A little word from our processors: The JBS Southern Producer Forum

We crossed the border last night, heading south to attend the JBS Southern Producer Forum held today in Melbourne.

After being caught up in meetings and missing the morning program, it was time to wander down Southbank Promenade to Crown to attend the afternoon sessions. Attendees broke up into beef and lamb streams, with my Dad and I separating into the two. As sheep is front and centre for me at the moment, I knew which way I was headed. 

First to the podium was Richard Apps, Adoption Manager for Sheep at MLA, to speak about what is coming down the pipeline in the industry from an R&D perspective.

So, what is the Sheep CRC up to? Apps informed that with their 5-year funding extension (4 of which are left), are focused on three core programs: 1) remote systems around animal wellbeing and productivity 2) improving yield, eating quality and working across the supply chain, and (3) advanced genetic improvement technologies (testing of animals at a DNA level to estimate their genetic potential).

Apps stated that from an MLA perspective, there will be continued effort around reproduction, concentration on condition score (focused on more effective management in crossbred, maternal and composite ewes), ewe lamb mating (and getting them back in lamb next year), targeted nutrition at joining, embryo morality and anti-leptin vaccination investigation.

In addition, there is ongoing effort on driving labour efficiencies. Apps reminded us that $0.22 in the dollar spent on farm is on labour — and can run up to $0.50 when oncosts are included. MLA is working on developing a program so we can assess our individual business and how efficient they are, as well as where we can improve and which investments can drive efficiencies in labour.

There is work in the area of innovative technology and data capture by MLA, however “it is a little way off”, Apps mentioned. Remote monitoring of phenotypes to predict condition or wrinkle scores, objective data measurement about the relative value of different pastures, as well as using technology to quickly measure weights of ewes between paddocks were used as key examples. Apps showed the audience a video of the latter technology from the NZ, which showed a weighing system that could run 477 ewes in just 4 minutes! 

Apps’ closing message to the audience was focused on innovation and financial awareness. He pushed home that there is opportunity out there being captured by producers who are “joining the dots” together. Apps asked how many in the room know their cost of production per lamb? Maybe we are just a shy lot, but there was only one person in the room that put their hand up. Understanding the financial drivers in your business is key, Apps reminded.  

He left us with a challenge — keep current with research, identify what is applicable to your business, adopt early and implement the change well.  And, as always, “don’t fall into the trap of doing what you’ve always done”

Graham Treffone, Innovation Manager at JBS Australia, and Dr. Graham Gardner, from Murdoch University were up next to speak about innovative technology in lamb processing.  Treffone introduced us to the technology at the Bordertown plant in SA, where they use single image x-ray to determine the skeletal characteristics of individual lamb carcasses. Video clips showed how the software directs the cutting robot towers to the dissection points on the carcass. He noted that they are currently running 10 lambs per minute at constant speed and the new system is safer, has less risk and has greater precision.

 Dr.
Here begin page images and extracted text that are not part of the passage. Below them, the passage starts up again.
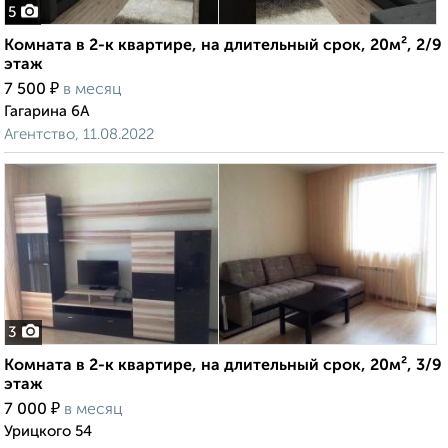
5
Комната в 2-к квартире, на длительный срок, 20м², 2/9
этаж
₽
7 500
в месяц
Гагарина 6А
Агентство, 11.08.2022
3
Комната в 2-к квартире, на длительный срок, 20м², 3/9
этаж
₽
7 000
в месяц
Урицкого 54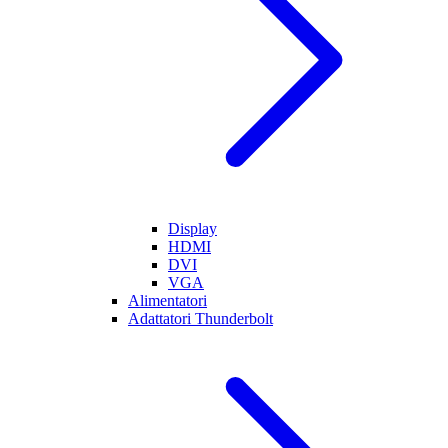
Display
HDMI
DVI
VGA
Alimentatori
Adattatori Thunderbolt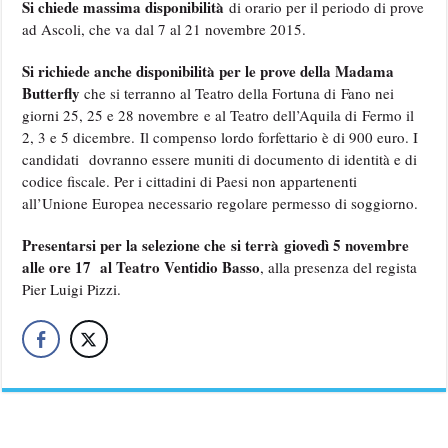
Si chiede massima disponibilità
di orario per il periodo di prove
ad Ascoli, che va dal 7 al 21 novembre 2015.
Si richiede anche disponibilità per le prove della Madama
Butterfly
che si terranno al Teatro della Fortuna di Fano nei
giorni 25, 25 e 28 novembre e al Teatro dell’Aquila di Fermo il
2, 3 e 5 dicembre. Il compenso lordo forfettario è di 900 euro. I
candidati dovranno essere muniti di documento di identità e di
codice fiscale. Per i cittadini di Paesi non appartenenti
all’Unione Europea necessario regolare permesso di soggiorno.
Presentarsi per la selezione che si terrà giovedì 5 novembre
alle ore 17 al Teatro Ventidio Basso
, alla presenza del regista
Pier Luigi Pizzi.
Gardner spoke of the need to move to an individual carcass system and the need to further develop MSA for lamb. Working through the antagonism between lean meat yield and eating quality was one of the most important next steps. He noted we have a reasonably precise measurement of lean meat yield, but eating quality is still being worked at. Getting this second measurement is so pivotal and there will be continued focus on getting this right, Gardner stated. 

The session ended with a vision — and perhaps a promise to producers — that we are entering a new paradigm of value-based trading in the lamb industry.

Off to afternoon tea and will be back for the afternoon sessions soon!